Some of our old friends are back, as well. There are Raptors, who now speak to each other. "Hi, Bob, eaten a human lately?" "No Frank, but I munched down on a crunchy Ankylosaurus last week. Yummy." There's mighty T-Rex, who lives for about ten seconds before the new Big Man On Campus, Spinosaurus, kills him in the most uninteresting grudge match since Hulk Hogan vs. The Undertaker.

There's your mandatory run-through-the-herd scenes, which are completely undistinguishable from the previous film's run-through-the-herd scenes. We find a broken down lab and yet more of the same crap about mankind playing God and what not. Yeah! We got it in the first movie! Don't need two more movies to nail down the same damn message!

And then there's the ending. Actually, there's a series of endings. And it really, really feels as though the writers got to a point just before the end and said "OK! We're done! Someone else finish it!" and then little Billy Meyers from Mrs. Crabtree's fourth grade class took a shot at it.

LAME.

How lame? The only reason the Raptors don't eat everyone at the end is because Sam Neill asks them not to. He sticks a plaster cast of a Raptor's 'resonating chamber' between his lips and blows.

So the Raptors understand his message, agree to leave them along, give them directions to the coast, comment on the weather and discuss proper dining etiquette. Thank God Sam learned Raptorspeak at some point in the film.

And I'm not even going to start on how divorced mother and father stop every five minutes while being chased and try to repair their broken relationship. I mean shouldn't one of them say "You know, why don't we hold off on the bonding while we're being hunted by man-eating monsters?"

The family that is eaten together, stays together. As mush in the monster's stomach.

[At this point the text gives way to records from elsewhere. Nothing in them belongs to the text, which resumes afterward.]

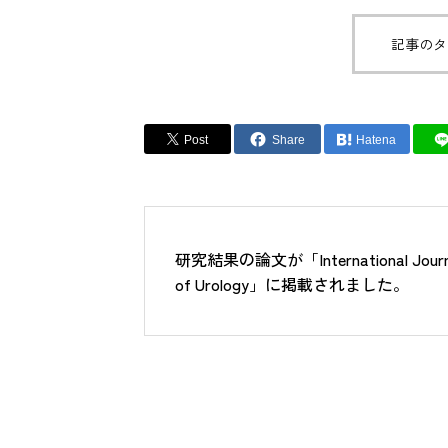
記事のタ
Post
Share
Hatena
研究結果の論文が「International Journ
of Urology」に掲載されました。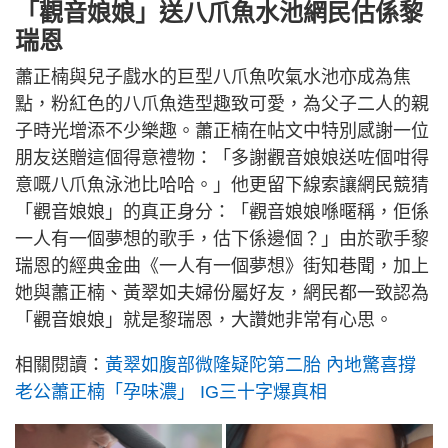
「觀音娘娘」送八爪魚水池網民估係黎
瑞恩
蕭正楠與兒子戲水的巨型八爪魚吹氣水池亦成為焦
點，粉紅色的八爪魚造型趣致可愛，為父子二人的親
子時光增添不少樂趣。蕭正楠在帖文中特別感謝一位
朋友送贈這個得意禮物：「多謝觀音娘娘送咗個咁得
意嘅八爪魚泳池比哈哈。」他更留下線索讓網民競猜
「觀音娘娘」的真正身分：「觀音娘娘喺暱稱，佢係
一人有一個夢想的歌手，估下係邊個？」由於歌手黎
瑞恩的經典金曲《一人有一個夢想》街知巷聞，加上
她與蕭正楠、黃翠如夫婦份屬好友，網民都一致認為
「觀音娘娘」就是黎瑞恩，大讚她非常有心思。
相關閱讀：
黃翠如腹部微隆疑陀第二胎 內地驚喜撐
老公蕭正楠「孕味濃」 IG三十字爆真相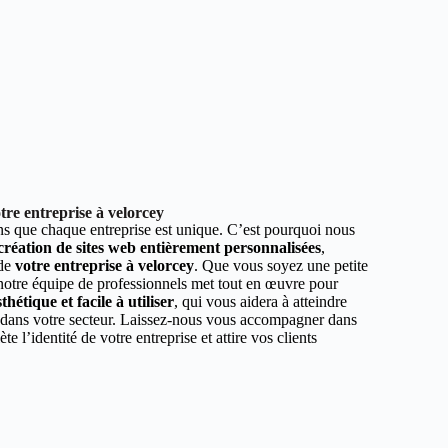
re entreprise à velorcey
 que chaque entreprise est unique. C’est pourquoi nous
 création de sites web entièrement personnalisées
,
 de
votre entreprise à velorcey
. Que vous soyez une petite
 notre équipe de professionnels met tout en œuvre pour
hétique et facile à utiliser
, qui vous aidera à atteindre
r dans votre secteur. Laissez-nous vous accompagner dans
ète l’identité de votre entreprise et attire vos clients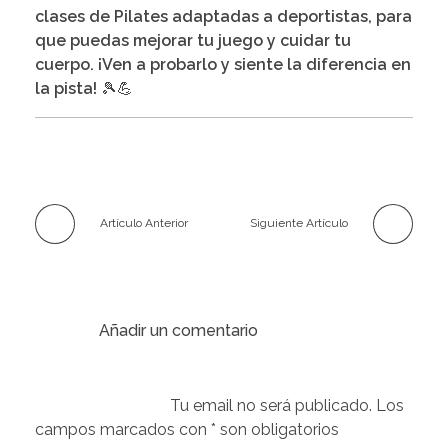
clases de Pilates adaptadas a deportistas, para
que puedas mejorar tu juego y cuidar tu
cuerpo. ¡Ven a probarlo y siente la diferencia en
la pista!
🎾💪
Artículo Anterior
Siguiente Artículo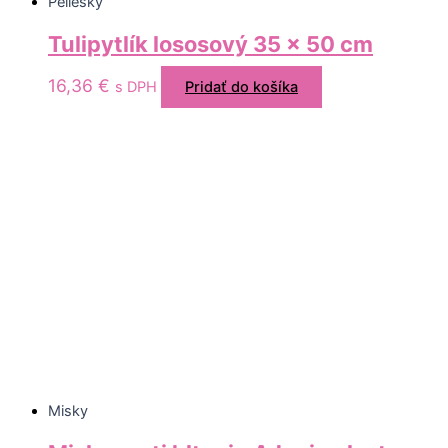
Peliešky
Tulipytlík lososový 35 x 50 cm
16,36
€
s DPH
Pridať do košíka
Misky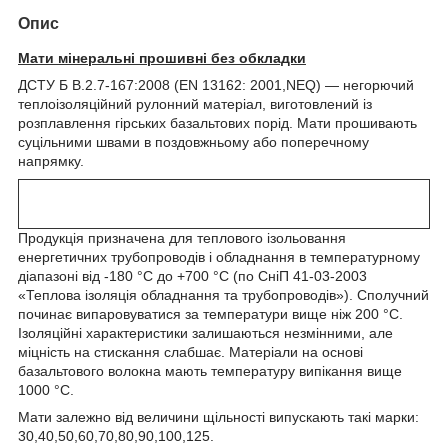
Опис
Мати мінеральні прошивні без обкладки
ДСТУ Б В.2.7-167:2008 (EN 13162: 2001,NEQ) — негорючий
теплоізоляційний рулонний матеріал, виготовлений із
розплавлення гірських базальтових порід. Мати прошивають
суцільними швами в поздовжньому або поперечному
напрямку.
Продукція призначена для теплового ізольовання
енергетичних трубопроводів і обладнання в температурному
діапазоні від -180 °C до +700 °C (по СніП 41-03-2003
«Теплова ізоляція обладнання та трубопроводів»). Сполучний
починає випаровуватися за температури вище ніж 200 °C.
Ізоляційні характеристики залишаються незмінними, але
міцність на стискання слабшає. Матеріали на основі
базальтового волокна мають температуру випікання вище
1000 °C.
Мати залежно від величини щільності випускають такі марки:
30,40,50,60,70,80,90,100,125.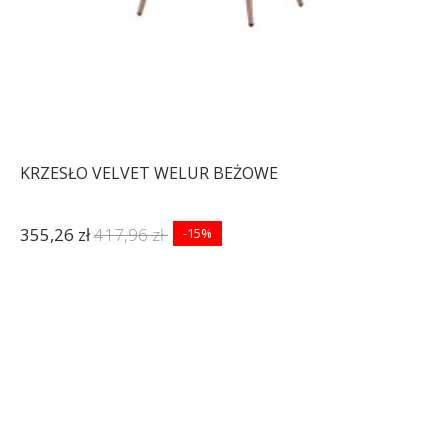
KRZESŁO VELVET WELUR BEŻOWE
355,26 zł
417,96 zł
-15%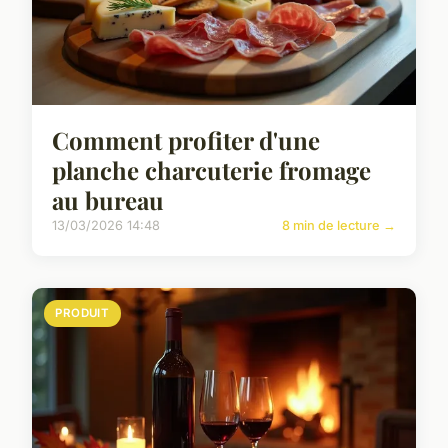
Comment profiter d'une
planche charcuterie fromage
au bureau
13/03/2026 14:48
8 min de lecture →
PRODUIT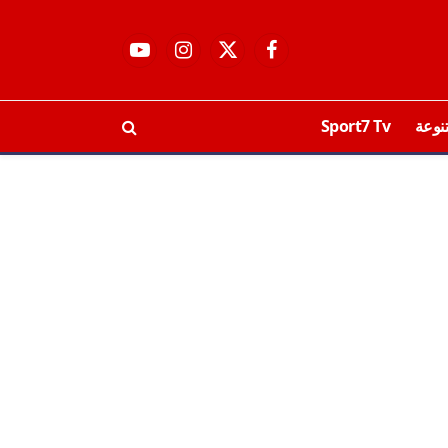
فيسبوك
X
الانستغرام
يوتيوب
(Twitter)
نوعة
Sport7 Tv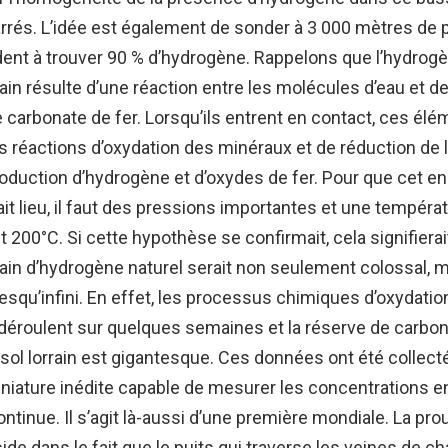
rrés. L’idée est également de sonder à 3 000 mètres de 
ndent à trouver 90 % d’hydrogène. Rappelons que l’hydrog
ain résulte d’une réaction entre les molécules d’eau et 
arbonate de fer. Lorsqu’ils entrent en contact, ces él
s réactions d’oxydation des minéraux et de réduction de l
production d’hydrogène et d’oxydes de fer. Pour que cet 
ait lieu, il faut des pressions importantes et une tempér
t 200°C. Si cette hypothèse se confirmait, cela signifierai
ain d’hydrogène naturel serait non seulement colossal, 
squ’infini. En effet, les processus chimiques d’oxydatio
déroulent sur quelques semaines et la réserve de carbon
sol lorrain est gigantesque. Ces données ont été collect
niature inédite capable de mesurer les concentrations 
ntinue. Il s’agit là-aussi d’une première mondiale. La pr
ide dans le fait que le puits qui traverse les veines de ch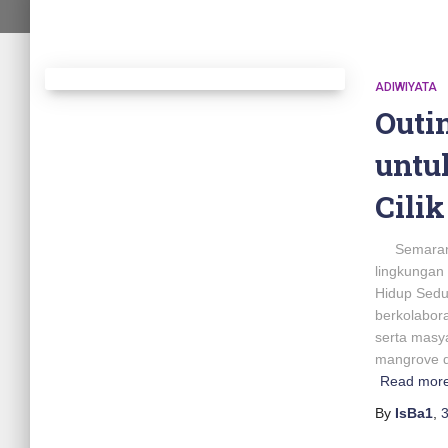
ADIWIYATA
Outi
untu
Cilik
Semarang, 
lingkungan
Hidup Sedun
berkolabor
serta masy
mangrove 
Read mor
By
IsBa1
,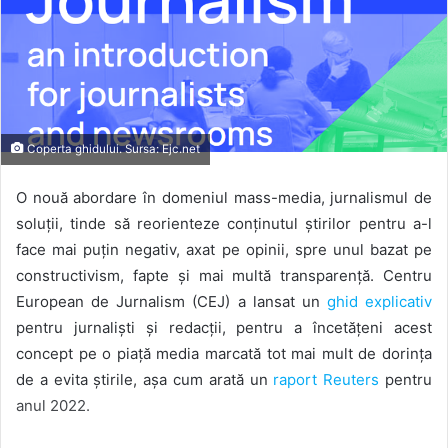
Coperta ghidului. Sursa: Ejc.net
O nouă abordare în domeniul mass-media, jurnalismul de
soluții, tinde să reorienteze conținutul știrilor pentru a-l
face mai puțin negativ, axat pe opinii, spre unul bazat pe
constructivism, fapte și mai multă transparență. Centru
European de Jurnalism (CEJ) a lansat un
ghid explicativ
pentru jurnaliști și redacții, pentru a încetățeni acest
concept pe o piață media marcată tot mai mult de dorința
de a evita știrile, așa cum arată un
raport Reuters
pentru
anul 2022.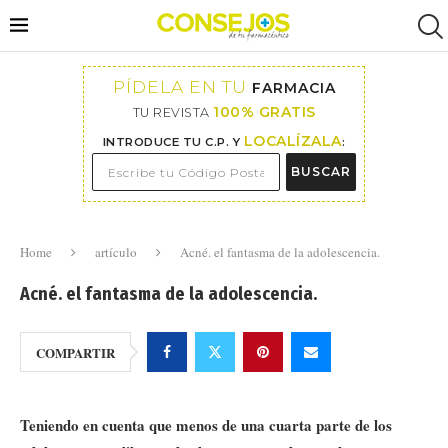
PÍDELA EN TU
FARMACIA
100% GRATIS
TU REVISTA
LOCALÍZALA
INTRODUCE TU C.P. Y
:
BUSCAR
Home
artículo
Acné. el fantasma de la adolescencia.
Acné. el fantasma de la adolescencia.
COMPARTIR
Teniendo en cuenta que menos de una cuarta parte de los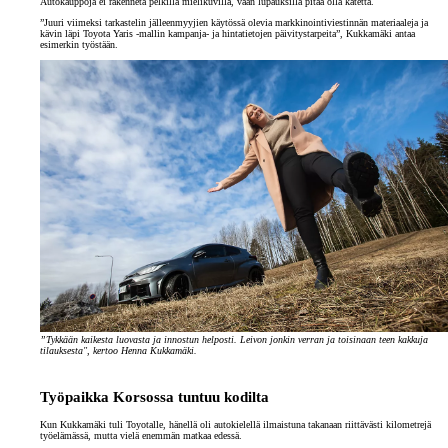
Autokauppoja ei rakenneta pelkillä mielikuvilla, vaan lupauksilla pitää olla katetta.
”Juuri viimeksi tarkastelin jälleenmyyjien käytössä olevia markkinointiviestinnän materiaaleja ja
kävin läpi Toyota Yaris -mallin kampanja- ja hintatietojen päivitystarpeita”, Kukkamäki antaa
esimerkin työstään.
”Tykkään kaikesta luovasta ja innostun helposti. Leivon jonkin verran ja toisinaan teen kakkuja
tilauksesta", kertoo Henna Kukkamäki.
Työpaikka Korsossa tuntuu kodilta
Kun Kukkamäki tuli Toyotalle, hänellä oli autokielellä ilmaistuna takanaan riittävästi kilometrejä
työelämässä, mutta vielä enemmän matkaa edessä.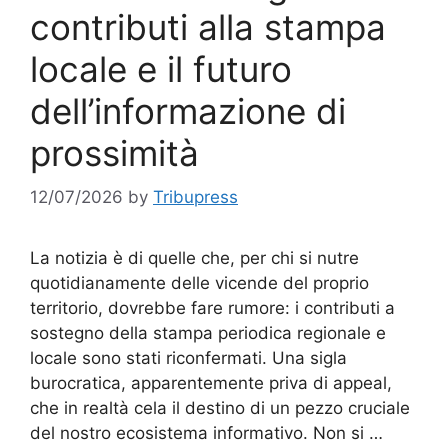
contributi alla stampa
locale e il futuro
dell’informazione di
prossimità
12/07/2026
by
Tribupress
La notizia è di quelle che, per chi si nutre
quotidianamente delle vicende del proprio
territorio, dovrebbe fare rumore: i contributi a
sostegno della stampa periodica regionale e
locale sono stati riconfermati. Una sigla
burocratica, apparentemente priva di appeal,
che in realtà cela il destino di un pezzo cruciale
del nostro ecosistema informativo. Non si …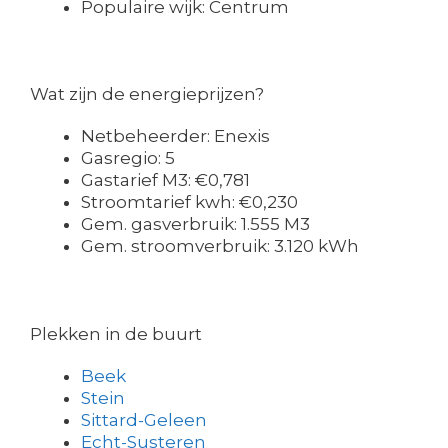
Populaire wijk: Centrum
Wat zijn de energieprijzen?
Netbeheerder: Enexis
Gasregio: 5
Gastarief M3: €0,781
Stroomtarief kwh: €0,230
Gem. gasverbruik: 1.555 M3
Gem. stroomverbruik: 3.120 kWh
Plekken in de buurt
Beek
Stein
Sittard-Geleen
Echt-Susteren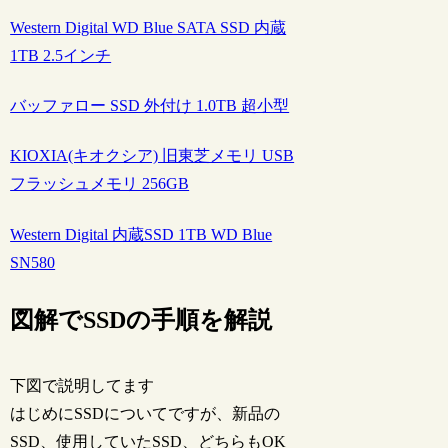
Western Digital WD Blue SATA SSD 内蔵
1TB 2.5インチ
バッファロー SSD 外付け 1.0TB 超小型
KIOXIA(キオクシア) 旧東芝メモリ USB
フラッシュメモリ 256GB
Western Digital 内蔵SSD 1TB WD Blue
SN580
図解でSSDの手順を解説
下図で説明してます
はじめにSSDについてですが、新品の
SSD、使用していたSSD、どちらもOK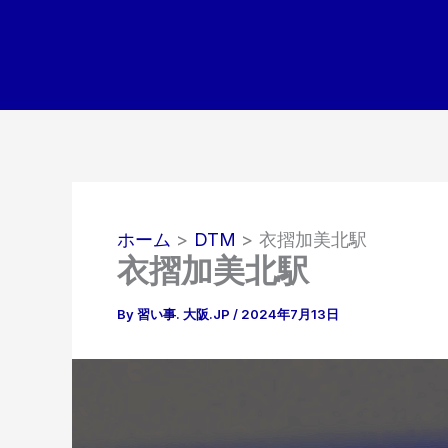
内
容
を
ス
キ
ッ
プ
ホーム
DTM
衣摺加美北駅
衣摺加美北駅
By
習い事. 大阪.JP
/
2024年7月13日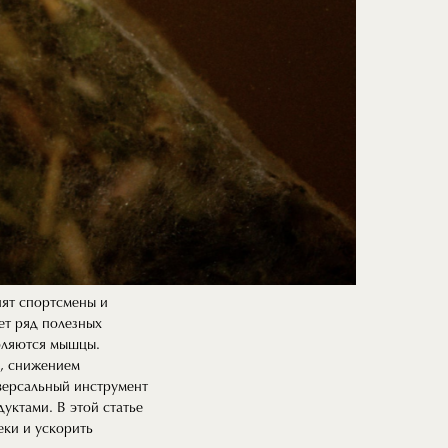
нят спортсмены и
ет ряд полезных
абляются мышцы.
ы, снижением
версальный инструмент
уктами. В этой статье
еки и ускорить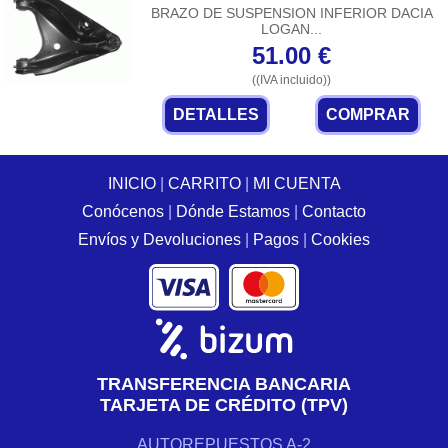
BRAZO DE SUSPENSION INFERIOR DACIA
LOGAN...
51.00
€
((IVA incluido))
DETALLES
COMPRAR
INICIO
|
CARRITO
|
MI CUENTA
Conócenos
|
Dónde Estamos
|
Contacto
Envíos y Devoluciones
|
Pagos
|
Cookies
TRANSFERENCIA BANCARIA
TARJETA DE CRÉDITO (TPV)
AUTOREPUESTOS A-2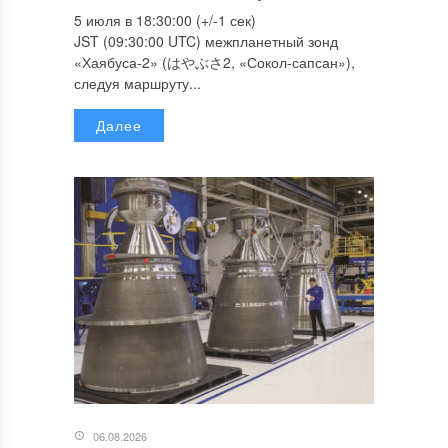
5 июля в 18:30:00 (+/-1 сек)
JST (09:30:00 UTC) межпланетный зонд
«Хаябуса-2» (はやぶさ2, «Сокол-сапсан»),
следуя маршруту...
Далее
06.08.2026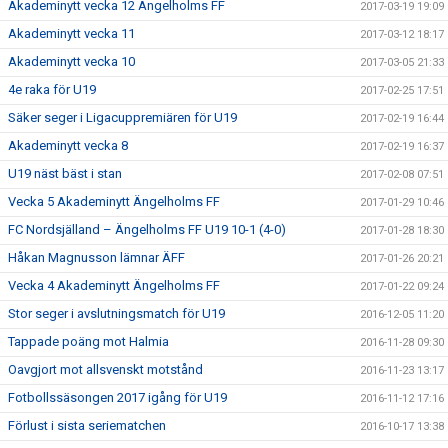
Akademinytt vecka 12 Ängelholms FF
2017-03-19 19:09
Akademinytt vecka 11
2017-03-12 18:17
Akademinytt vecka 10
2017-03-05 21:33
4e raka för U19
2017-02-25 17:51
Säker seger i Ligacuppremiären för U19
2017-02-19 16:44
Akademinytt vecka 8
2017-02-19 16:37
U19 näst bäst i stan
2017-02-08 07:51
Vecka 5 Akademinytt Ängelholms FF
2017-01-29 10:46
FC Nordsjälland – Ängelholms FF U19 10-1 (4-0)
2017-01-28 18:30
Håkan Magnusson lämnar ÄFF
2017-01-26 20:21
Vecka 4 Akademinytt Ängelholms FF
2017-01-22 09:24
Stor seger i avslutningsmatch för U19
2016-12-05 11:20
Tappade poäng mot Halmia
2016-11-28 09:30
Oavgjort mot allsvenskt motstånd
2016-11-23 13:17
Fotbollssäsongen 2017 igång för U19
2016-11-12 17:16
Förlust i sista seriematchen
2016-10-17 13:38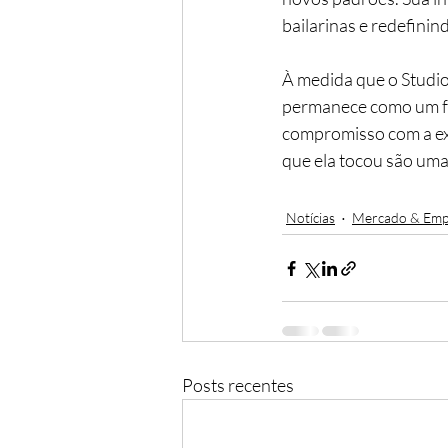
bailarinas e redefinind
À medida que o Studi
permanece como um fa
compromisso com a exc
que ela tocou são uma
Notícias
Mercado & Emp
Posts recentes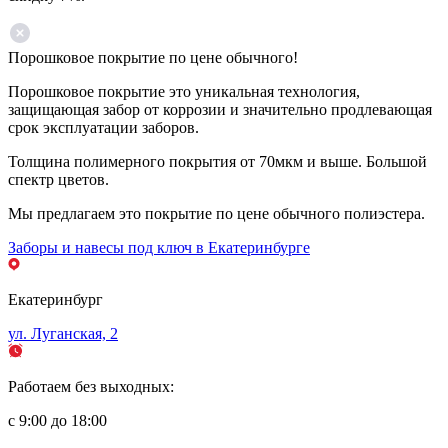
Порошковое покрытие по цене обычного!
Порошковое покрытие это уникальная технология,
защищающая забор от коррозии и значительно продлевающая
срок эксплуатации заборов.
Толщина полимерного покрытия от 70мкм и выше. Большой
спектр цветов.
Мы предлагаем это покрытие по цене обычного полиэстера.
Заборы и навесы под ключ в Екатеринбурге
Екатеринбург
ул. Луганская, 2
Работаем без выходных:
с 9:00 до 18:00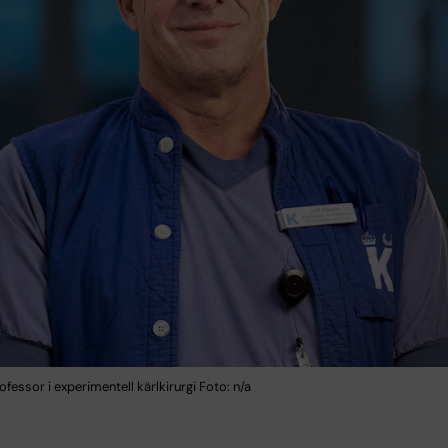
rofessor i experimentell kärlkirurgi Foto: n/a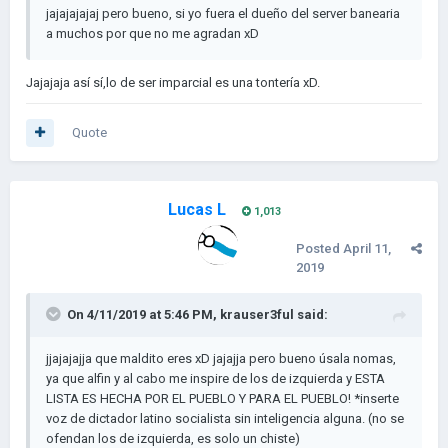
jajajajajaj pero bueno, si yo fuera el dueño del server banearia
a muchos por que no me agradan xD
Jajajaja así sí,lo de ser imparcial es una tontería xD.
Quote
Lucas L
1,013
Posted
April 11,
2019
On 4/11/2019 at 5:46 PM,
krauser3ful
said:
jjajajajja que maldito eres xD jajajja pero bueno úsala nomas,
ya que alfin y al cabo me inspire de los de izquierda y ESTA
LISTA ES HECHA POR EL PUEBLO Y PARA EL PUEBLO! *inserte
voz de dictador latino socialista sin inteligencia alguna. (no se
ofendan los de izquierda, es solo un chiste)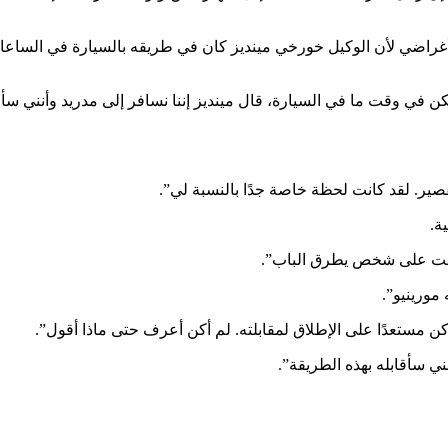
 أغراضي لأن الوكيل خورخي مينديز كان في طريقه بالسيارة في الساع
 في وقت ما في السيارة، قال مينديز إننا نسافر إلى مدريد وأنني سأ
ير. لقد كانت لحظة خاصة جدًا بالنسبة لي”.
ة.
تيقظت على شخص يطرق الباب”.
مورينيو”.
كن مستعدًا على الإطلاق لمقابلته. لم أكن أعرف حتى ماذا أقول”.
ي سأقابله بهذه الطريقة”.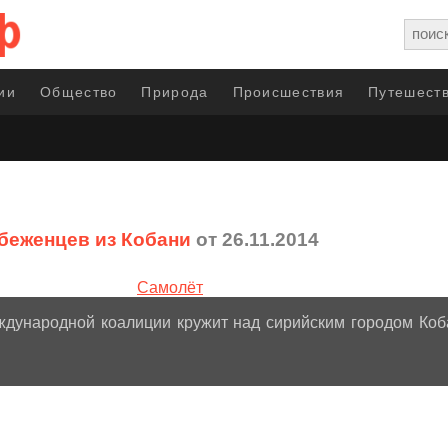
ии
Общество
Природа
Происшествия
Путешеств
беженцев из Кобани
от 26.11.2014
дународной коалиции кружит над сирийским городом Коб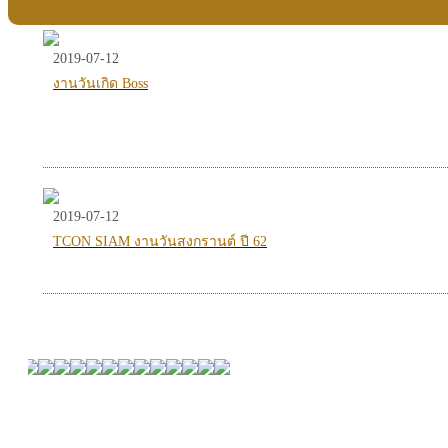
2019-07-12
งานวันเกิด Boss
2019-07-12
TCON SIAM งานวันสงกรานต์ ปี 62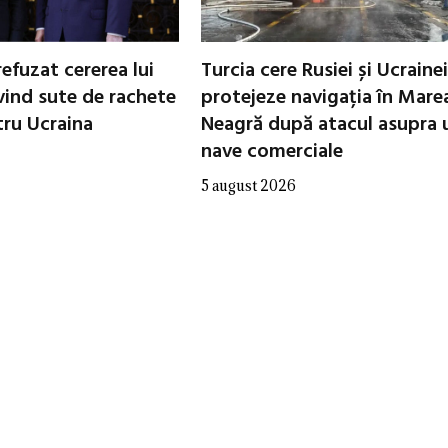
refuzat cererea lui
Turcia cere Rusiei și Ucrainei
vind sute de rachete
protejeze navigația în Mare
tru Ucraina
Neagră după atacul asupra 
nave comerciale
5 august 2026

Nothing makes any sense. The word "River" is correctly translated as "Help! We're on the second dinosaur island, not the first one but the second one. There's a river on this island- check the maps and you'll find it- and if we can survive the next five minutes, we should be reaching the mouth of the river in about five or six hours. Could you send someone to pick us up? That'd be great. Thanks."

Sadly, there will be a fourth movie. Although just like many of this summer's disappointments, they should forget about trying to be anything other than a thrill ride. Leave the subplots out of it and just have dinosaurs chase people. That's pretty scary. That does the trick. I don't need "Dinosaurs chase people, and two people fall in love." Or "Dinosaurs chase people, and the little boy learns the value of sharing." Dinos. Chasing. People. Got it?

Jurassic Park 3 gets 1 Babylon. The dinos do look cool, and that is the only reason why this movie is not a complete zero. Well, that and the first cell-phone gag.


Editor's Note:

I need a Vitamin I.


Jurassic Park 3
Rated: PG-13
Directed By: Joe Johnston
Starring: Sam Neill, William H. Macy, Tea Leoni, Alessandro Nivola, Trevor "Newt" Morgan, a nice, fresh Michael Jeter-flavored rump roast, a tangy yet tender John Diehl smothered in orange sauce, Bruce A. Young with French-cut green beans and garlic mashed potatoes, and an assortment of dining utensils.